WORK ITEM. Copy the material word for word from its beginning through the line containing "Answer: on the olive", including that line. Leave the picture out of your copy.

DATA TO PROCESS.
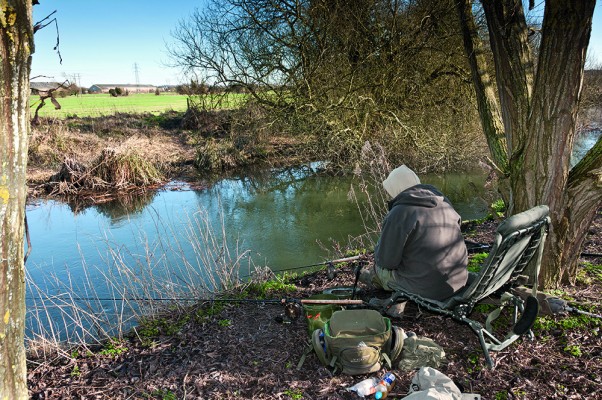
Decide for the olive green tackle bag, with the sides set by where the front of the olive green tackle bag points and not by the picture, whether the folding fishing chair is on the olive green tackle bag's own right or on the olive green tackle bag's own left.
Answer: on the olive green tackle bag's own left

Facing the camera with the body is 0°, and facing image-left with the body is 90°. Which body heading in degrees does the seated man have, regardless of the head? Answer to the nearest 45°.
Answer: approximately 135°

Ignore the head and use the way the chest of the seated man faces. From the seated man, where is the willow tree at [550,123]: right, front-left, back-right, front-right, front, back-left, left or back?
right

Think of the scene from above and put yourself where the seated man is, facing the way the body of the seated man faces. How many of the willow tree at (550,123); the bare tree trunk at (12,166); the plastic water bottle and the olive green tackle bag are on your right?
1

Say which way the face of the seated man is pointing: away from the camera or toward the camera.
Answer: away from the camera

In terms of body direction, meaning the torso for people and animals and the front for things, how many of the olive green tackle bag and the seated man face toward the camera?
1

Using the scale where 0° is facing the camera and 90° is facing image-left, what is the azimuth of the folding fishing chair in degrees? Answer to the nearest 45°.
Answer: approximately 135°

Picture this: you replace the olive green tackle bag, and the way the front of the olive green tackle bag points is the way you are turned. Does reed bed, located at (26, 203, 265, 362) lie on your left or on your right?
on your right

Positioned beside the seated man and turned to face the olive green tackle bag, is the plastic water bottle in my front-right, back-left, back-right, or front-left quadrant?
front-left

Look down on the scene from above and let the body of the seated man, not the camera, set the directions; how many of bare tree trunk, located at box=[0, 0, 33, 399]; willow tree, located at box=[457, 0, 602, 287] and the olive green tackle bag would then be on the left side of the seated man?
2

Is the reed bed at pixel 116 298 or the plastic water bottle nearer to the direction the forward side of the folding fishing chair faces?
the reed bed

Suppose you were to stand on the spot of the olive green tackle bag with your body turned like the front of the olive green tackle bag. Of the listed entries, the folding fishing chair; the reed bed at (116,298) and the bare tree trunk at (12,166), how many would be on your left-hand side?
1

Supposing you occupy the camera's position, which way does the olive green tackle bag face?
facing the viewer

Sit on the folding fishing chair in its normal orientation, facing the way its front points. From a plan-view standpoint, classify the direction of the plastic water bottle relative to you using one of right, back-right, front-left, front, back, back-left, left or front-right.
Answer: left

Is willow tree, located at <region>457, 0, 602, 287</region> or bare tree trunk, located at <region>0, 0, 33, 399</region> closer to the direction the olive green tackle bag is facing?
the bare tree trunk

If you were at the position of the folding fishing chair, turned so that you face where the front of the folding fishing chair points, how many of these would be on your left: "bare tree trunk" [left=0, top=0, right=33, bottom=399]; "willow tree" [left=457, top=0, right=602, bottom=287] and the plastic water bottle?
2

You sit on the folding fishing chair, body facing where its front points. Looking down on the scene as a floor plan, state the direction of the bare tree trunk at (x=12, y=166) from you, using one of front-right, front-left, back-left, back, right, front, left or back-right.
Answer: left
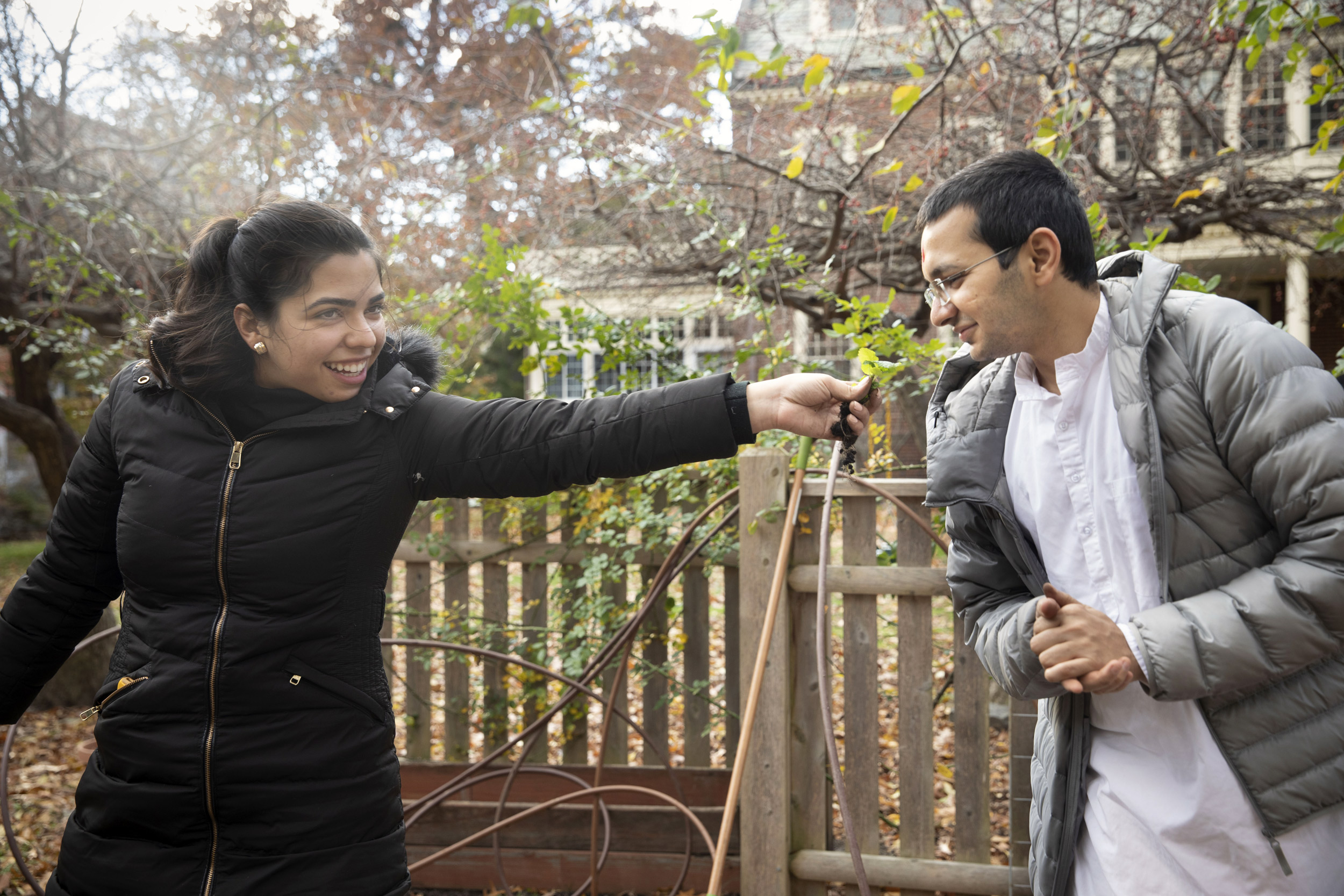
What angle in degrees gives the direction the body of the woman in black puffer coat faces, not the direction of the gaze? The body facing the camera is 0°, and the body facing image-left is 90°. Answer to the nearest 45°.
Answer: approximately 0°

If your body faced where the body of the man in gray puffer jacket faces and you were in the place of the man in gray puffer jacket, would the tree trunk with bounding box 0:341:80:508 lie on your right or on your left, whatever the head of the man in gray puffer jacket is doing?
on your right

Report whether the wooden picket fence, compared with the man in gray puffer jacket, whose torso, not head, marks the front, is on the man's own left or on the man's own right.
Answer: on the man's own right

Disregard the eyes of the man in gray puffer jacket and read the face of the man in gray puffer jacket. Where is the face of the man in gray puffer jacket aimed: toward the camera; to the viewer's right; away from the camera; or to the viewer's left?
to the viewer's left

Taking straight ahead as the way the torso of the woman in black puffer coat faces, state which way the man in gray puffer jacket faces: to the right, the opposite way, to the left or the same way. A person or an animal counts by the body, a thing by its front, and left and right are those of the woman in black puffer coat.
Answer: to the right

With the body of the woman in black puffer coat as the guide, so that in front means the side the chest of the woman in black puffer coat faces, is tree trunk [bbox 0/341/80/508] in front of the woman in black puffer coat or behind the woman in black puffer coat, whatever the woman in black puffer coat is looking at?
behind
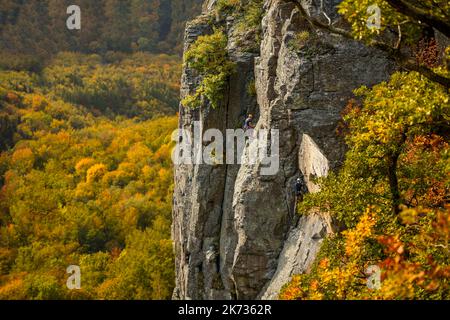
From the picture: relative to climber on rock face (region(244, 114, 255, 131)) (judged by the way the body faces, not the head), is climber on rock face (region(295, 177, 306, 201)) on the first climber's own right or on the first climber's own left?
on the first climber's own right

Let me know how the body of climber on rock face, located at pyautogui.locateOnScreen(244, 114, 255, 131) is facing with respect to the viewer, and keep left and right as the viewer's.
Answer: facing away from the viewer and to the right of the viewer

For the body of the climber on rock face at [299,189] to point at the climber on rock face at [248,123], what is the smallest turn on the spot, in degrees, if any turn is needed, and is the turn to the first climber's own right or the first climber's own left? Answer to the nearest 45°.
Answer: approximately 45° to the first climber's own left

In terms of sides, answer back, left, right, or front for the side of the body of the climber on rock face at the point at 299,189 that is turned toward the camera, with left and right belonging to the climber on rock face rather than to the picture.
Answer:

RESULT OF THIS TASK.
Decide for the olive green tackle bag, with the sides set by where the front of the olive green tackle bag points and not by the picture, whether the folding fishing chair is on the olive green tackle bag's own right or on the olive green tackle bag's own left.
Answer: on the olive green tackle bag's own left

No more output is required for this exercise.